When users need to interact with web pages such as entering text into a form field, document mode must be disabled and the screen reader must be switched into “application mode.” This mode also goes by the proprietary screen reader terms of “Forms” and “Focus” mode. Application mode is necessary to interact with forms, dialogs, and web applications.

How do screen readers work in application mode? In application mode, all of the keystrokes which would normally manipulate the invisible document cursor are instead passed through to the web page. This allows a user to enter text into a form field or use the arrow keys to traverse the options in a drop-down. Application mode is usually invoked by placing focus on a form field and pressing a keystroke such as the Enter key. Some screen readers will automatically switch into application mode when a form field is encountered. Application mode can also be invoked by web page authors through the application of certain WAI-ARIA roles such as role="dialog" or role="application" to page elements.

Because the screen reader passes keystrokes through to the web page in application mode, users will only be able to review content that can receive keyboard focus while this mode is active. This is one reason why every form field needs to be associated with a label. When application mode is active, users navigate between keyboard-focusable elements using the tab key as there is no invisible cursor available to review the surrounding text. This becomes even more crucial when authors invoke application mode by applying WAI-ARIA roles such as role="application" or role="dialog." When these WAI-ARIA roles are used, some screen readers will switch into application mode and partially or completely disable the user’s ability to switch back to document mode. The ability of the user to revert to document mode depends on the screen reader, version, and location where the role is applied in the document hierarchy.

For example, applying role="application" to the body tag of a web page prevents users of NVDA from being able to enter document mode for any portion of the page, as this instructs NVDA to treat the entire page as a web application. When these roles are used, care must be taken to ensure that the region of the page containing these roles can be understood solely by the labels or instructions associated with keyboard-focusable elements, as users will be unable to review any content that falls outside of these while application mode is active. The corollary to this is that these roles should not be placed on portions of a web page and its descendants that are actually documents containing static, non-focusable content which must be reviewed in order to understand the page.
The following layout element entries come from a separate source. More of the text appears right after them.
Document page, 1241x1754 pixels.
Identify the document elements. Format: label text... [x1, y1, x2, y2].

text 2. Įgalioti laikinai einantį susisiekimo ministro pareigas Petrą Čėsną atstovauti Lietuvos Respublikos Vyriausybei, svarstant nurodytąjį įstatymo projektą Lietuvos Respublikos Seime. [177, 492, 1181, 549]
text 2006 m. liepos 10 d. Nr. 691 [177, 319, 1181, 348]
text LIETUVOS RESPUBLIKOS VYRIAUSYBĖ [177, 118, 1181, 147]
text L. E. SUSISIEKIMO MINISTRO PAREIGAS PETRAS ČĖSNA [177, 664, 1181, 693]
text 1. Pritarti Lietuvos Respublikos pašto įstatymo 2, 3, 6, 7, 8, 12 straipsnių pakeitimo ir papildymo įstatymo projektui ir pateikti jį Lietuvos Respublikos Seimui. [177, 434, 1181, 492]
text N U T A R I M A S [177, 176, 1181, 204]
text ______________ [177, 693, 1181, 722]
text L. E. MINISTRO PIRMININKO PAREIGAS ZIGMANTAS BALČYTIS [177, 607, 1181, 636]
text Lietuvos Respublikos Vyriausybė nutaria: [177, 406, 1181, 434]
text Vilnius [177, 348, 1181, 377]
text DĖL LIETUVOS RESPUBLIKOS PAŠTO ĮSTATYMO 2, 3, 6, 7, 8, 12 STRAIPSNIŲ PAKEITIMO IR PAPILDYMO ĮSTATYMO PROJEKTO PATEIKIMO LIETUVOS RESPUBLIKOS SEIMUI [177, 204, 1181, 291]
Testing your web page for screen readers

In testing your web page, it is important to know which mode your users will be accessing your page with and how screen readers will behave in each mode. For example, a user may review a form using document mode to glean an initial understanding of the form’s layout and content, then switch to application mode in order to complete the form. You should be aware of how screen readers work to render the form in both of these modes. Another example might involve the use of the WAI-ARIA aria-labelledby property to label checkboxes in a data table via other columns concatenated together to serve as the label for the check box. A user might use application mode to complete form fields within the table, but they might review the table itself using document mode. This is why it is important to verify that screen readers support any WAI-ARIA roles, states, and properties used on a page via the various modes that would likely be used to access it.